Les critères clés à prendre en considération

Sur base de l’arrêt de la CJUE, la mise à disposition d’une voiture par un employeur à son salarié est considérée comme « une location de véhicule à long terme », et donc soumise à la TVA dans le pays de résidence du salarié si les 3 conditions cumulatives suivantes sont remplies :

  • Le véhicule est mis à la disposition du salarié pour une période de plus de 30 jours consécutifs.

  • Le salarié doit avoir le droit permanent (à l’exclusion de toute autre personne) d’utiliser le véhicule à des fins privées. 

  • Une contrepartie doit être versée. La mise à disposition du véhicule doit être effectuée « à titre onéreux » soit par le biais:
    • d’un paiement effectué par l’employé à l’employeur (par exemple, une déduction sur salaire ou une participation du salarié au leasing), ou/et
    • d’une rétention, par l’employeur, d‘une partie de la rémunération en espèces de l’employé (salary sacrifice),  

  • ou/et du choix de l’employé entre différents avantages offerts par l’employeur conformément à un accord entre les parties en vertu duquel le droit d‘utiliser le véhicule de société impliquerait la renonciation à d’autres avantages (budget voiture / prime mobilité permettant au salarié de choisir entre une voiture et/ou un autre moyen de transport et une rémunération en cash par exemple).

Ce qu’il faut retenir

Dès lors que ces 3 critères seront remplis, la TVA, au taux en vigueur dans le pays de résidence du salarié, sera applicable sur la mise à disposition du véhicule de société :

  • l’employeur est la personne redevable de ce montant de TVA, qui est dû pour tous les salariés, y compris ceux résidant à Luxembourg.

  • l’employeur est chargé de collecter cette TVA, de la déclarer et de la reverser aux autorités du pays de résidence du salarié.  Pour ce faire, il existe un système européen d’enregistrement unique, « ONE STOP SHOP » permettant aux entreprises de déclarer et de payer la TVA due dans les autres Etats membres.

Dans les faits, l’employeur est libre de prendre en charge ou non le montant de TVA dû sur la mise à disposition du véhicule.

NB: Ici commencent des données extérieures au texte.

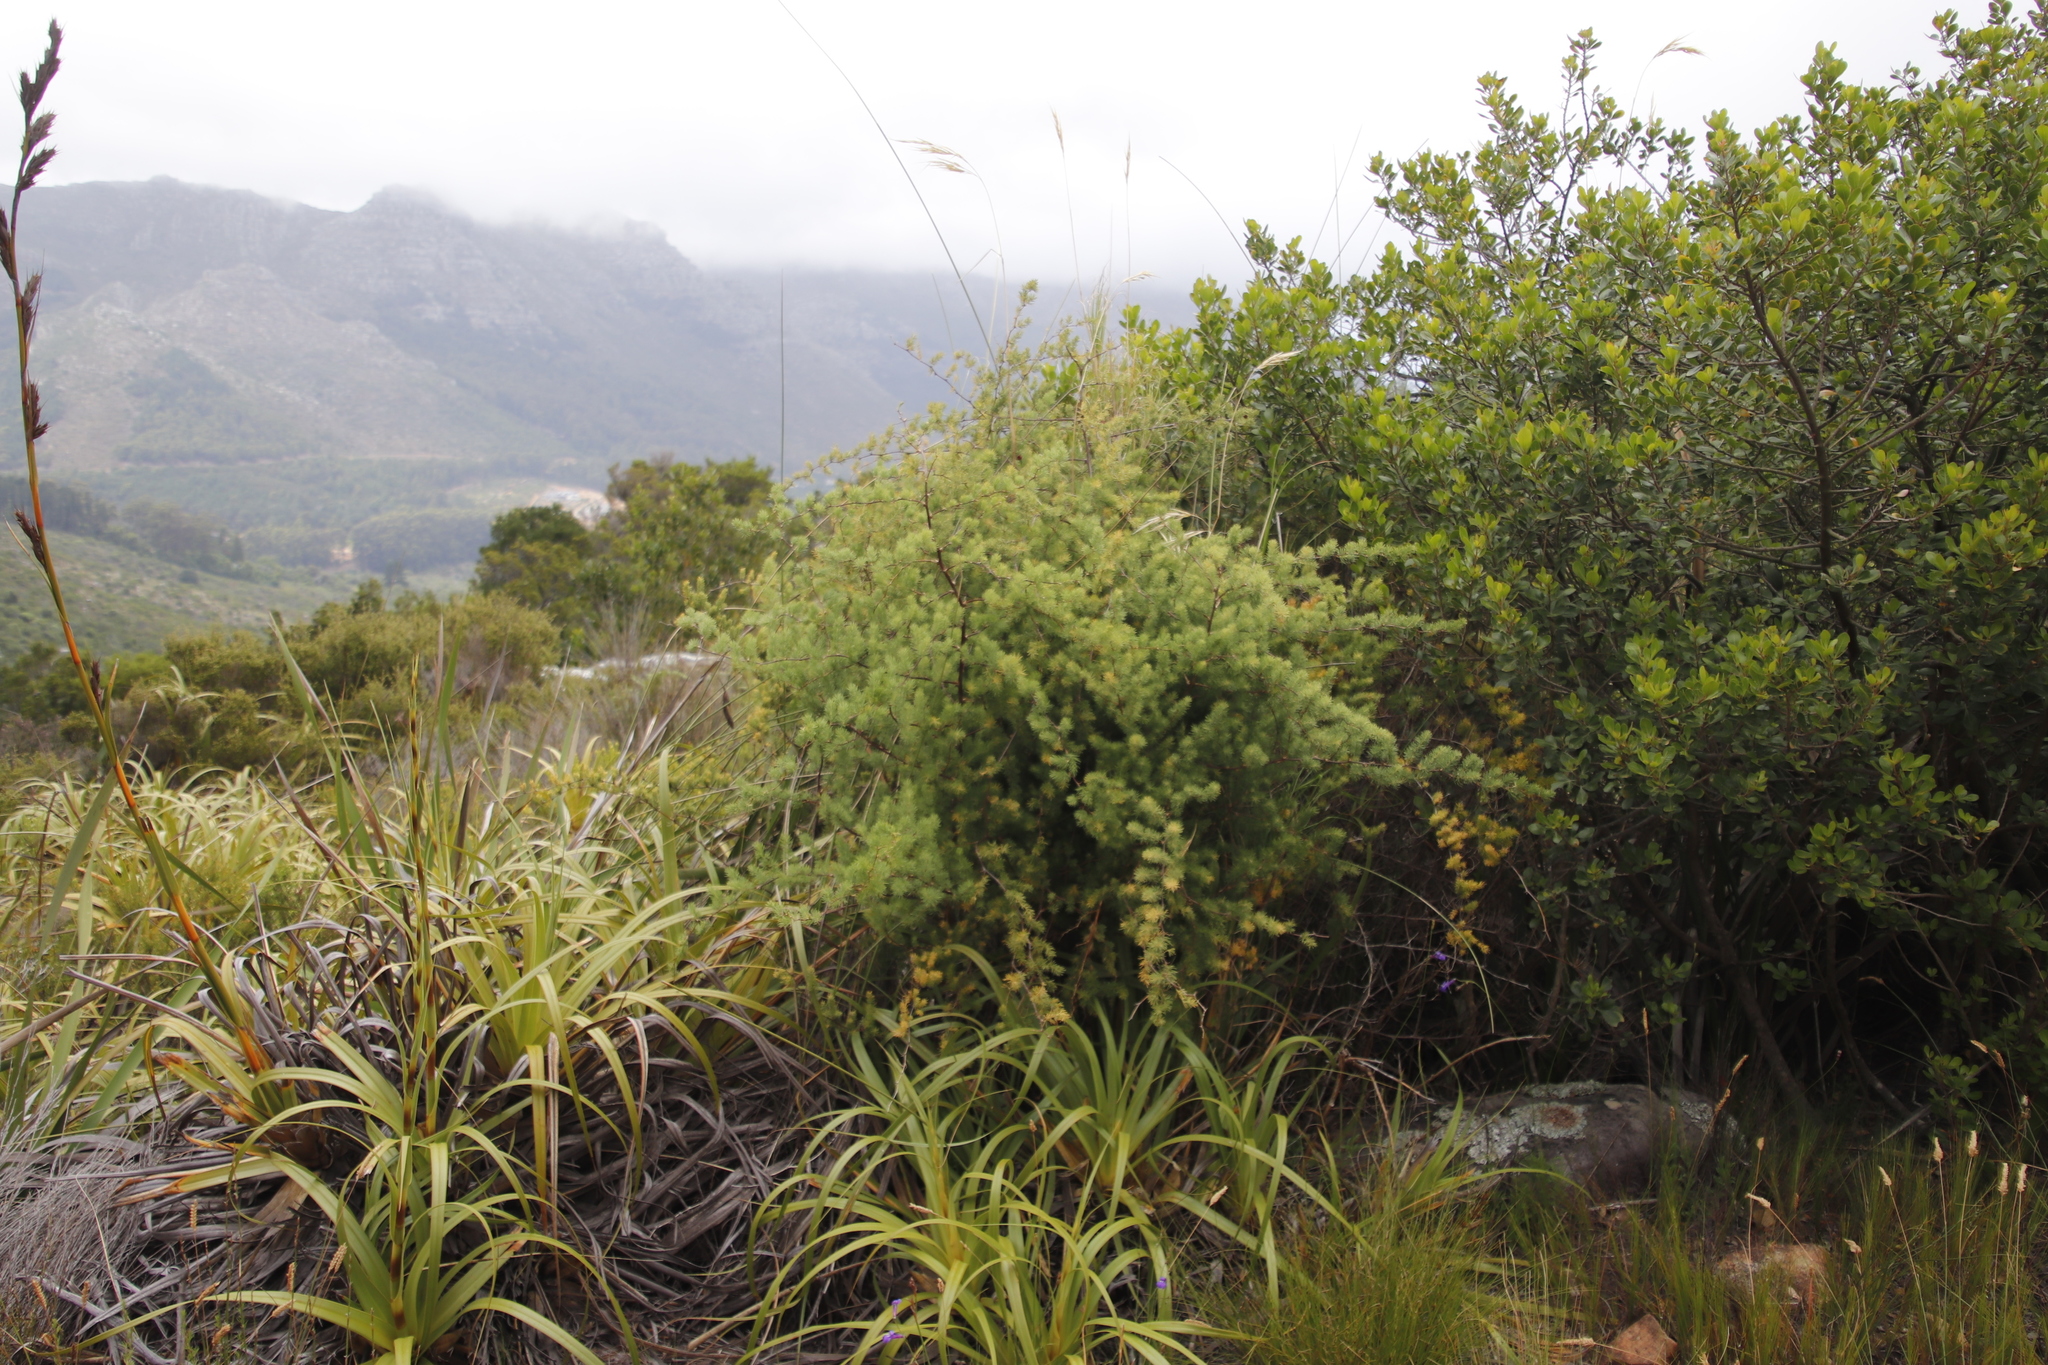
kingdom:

  • Soit l’employeur prend en charge la TVA : cette prise en charge par l’employeur de la TVA dont le salarié est débiteur constitue théoriquement un avantage en nature qu’il conviendrait de reporter sur la fiche de paie.

  • Soit l’employeur laisse la TVA à la charge du salarié et il collecte ce montant TVA par le biais d’une déduction sur le salaire net du salarié.

Mais encore

L’employeur luxembourgeois, désormais tenu à de nouvelles obligations TVA dans le pays de résidence du conducteur, doit nécessairement s’intéresser à la manière dont les autorités luxembourgeoises et frontalières ont réagi à l’arrêt rendu en janvier 2021 par la Cour de Justice de l’Union européenne.

Position de l’administration luxembourgeoise

A la suite de cet arrêt, l’administration luxembourgeoise de la TVA a publié, en date du 11 février 2021, la circulaire n° 807 concernant la TVA des voitures de société, qui reprend clairement les critères et les enseignements développés par la CJUE. 

Ensuite, la circulaire TVA n°807 bis du 28 avril 2023 est venue apporter davantage de précisions.

Ainsi, lorsque l’employeur et l’employé se mettent d’accord sur un montant en numéraire dont l’employé peut disposer pour la mise à disposition d’une voiture de société ou lorsqu’ils fixent des critères permettant de déterminer le coût en numéraire d’une telle mise à disposition, le caractère « onéreux » de la mise à disposition est établi. Tel est le cas, entre autres, lorsque les parties conviennent dans le contrat de travail ou dans un avenant à ce contrat que l’employé a droit à un « budget voiture » correspondant à un montant déterminé.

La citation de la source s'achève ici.